USAGE: optseq2
Data Acquistion Parameters
--ntp Ntp : number of time points
--tr TR : temporal resolution of acquisition (in sec)
--tprescan t : start events t sec before first acquisition
Event Response and Nuisance Descriptors
--psdwin psdmin psdmax : PSD window specifications
--ev label duration nrepetitions
--repvar pct : allow nrepetitions to vary by +/- percent
--polyfit order
--tnullmin tnullmin : limit min null duration to tnullmin sec
--tnullmax tnullmax : limit max null duration to tnullmax sec
Searching and Cost Parameters
--nsearch n : search over n schedules
--tsearch t : search for t hours
--focb n : pre-optimize first order counter-balancing
--ar1 rho : optimize assuming whitening with AR1
--pen alpha T dtmin: penalize for presentations being too close
--evc c1 c2 ... cN : event contrast
--cost name : eff, vrfavg, vrfavgstd
--sumdelays : sum delays when forming contrast matrix
--seed seedval : initialize random number generator to seedval
Output Options
--nkeep n : keep n schedules
--o outstem : save schedules in outstem-RRR.par
--mtx mtxstem : save design matrices in mtxstem_RRR.mat
--cmtx cmtxfile : save contrast matrix in cmtxfile
--sum file : save summary in file (outstem.sum)
--log file : save log in file (outstem.log)
--pctupdate pct : print an update after each pct done
--sviter file : save info from each iteration in file
Input/Initialization Options
--i instem : initialize with instem-RRR.par
--in input-schedule <--in input-schedule >
--nosearch : just print output for input files
Help, Documentation, and Bug Reporting
--help : print help page
--version : print version string
$Id: optseq2.c,v 2.12 2006/12/29 02:09:11 nicks Exp $
Optseq Home Page:
http://surfer.nmr.mgh.harvard.edu/optseq
SUMMARY
optseq2 is a tool for automatically scheduling events for
rapid-presentation event-related (RPER) fMRI experiments (the schedule
is the order and timing of events).

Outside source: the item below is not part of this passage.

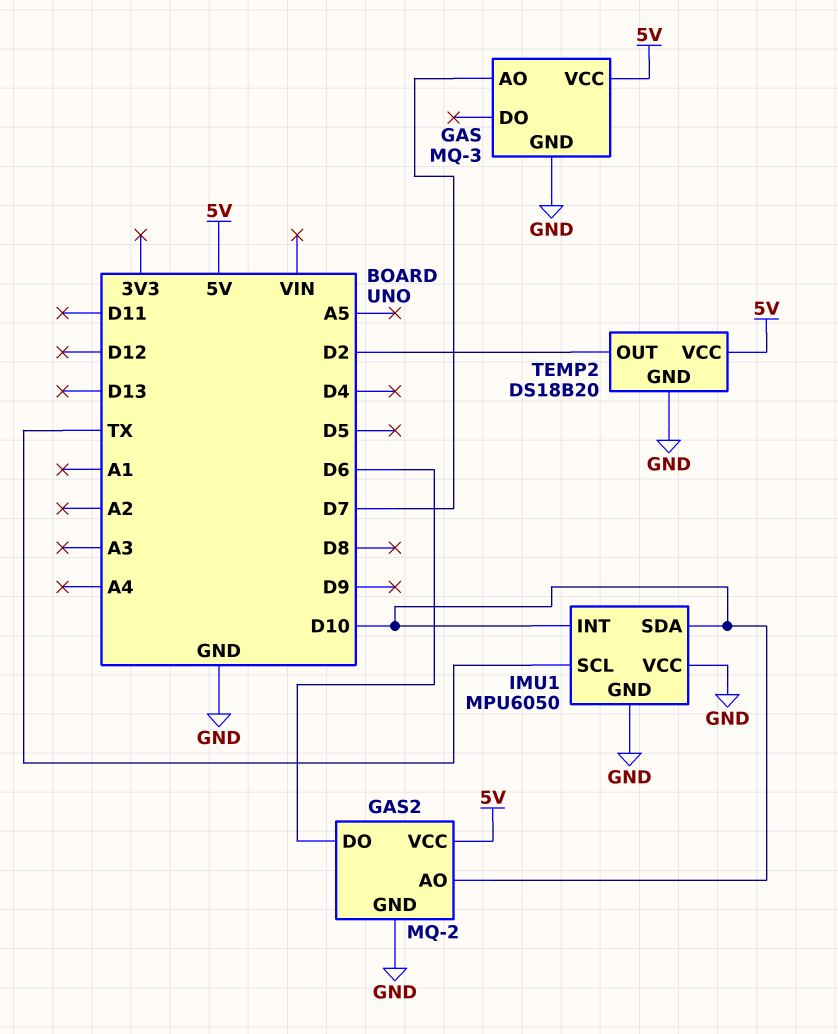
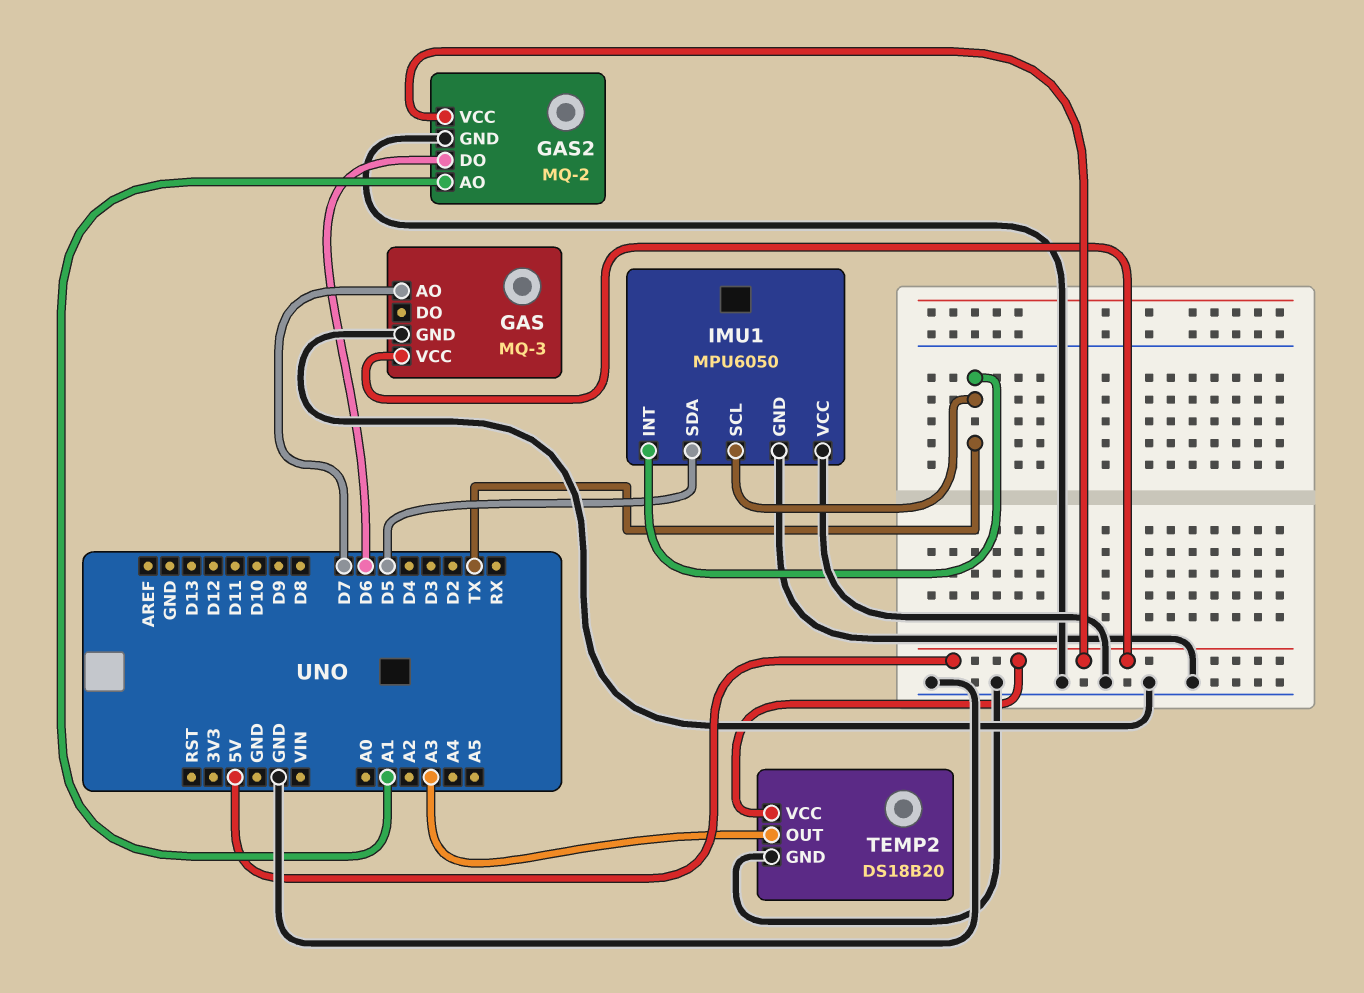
GAS2 pin AO: D10 -> A1
IMU1 pin INT: D10 -> TX
IMU1 pin SDA: D10 -> D5
TEMP2 pin OUT: D2 -> A3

Events in RPER are presented
closely enough in time that their hemodynamic responses will
overlap. This requires that the onset times of the events be jittered
in order to remove the overlap from the estimate of the hemodynamic
response. RPER is highly resistant to habituation, expectation, and set
because the subject does not know when the next stimulus will appear
or which stimulus type it will be. RPER is also more efficient than
fixed-interval event related (FIER) because more stimuli can be
presented within a given scanning interval at the cost of assuming
that the overlap in the hemodynamic responses will be linear. In SPM
parlance, RPER is referred to as 'stochastic design'.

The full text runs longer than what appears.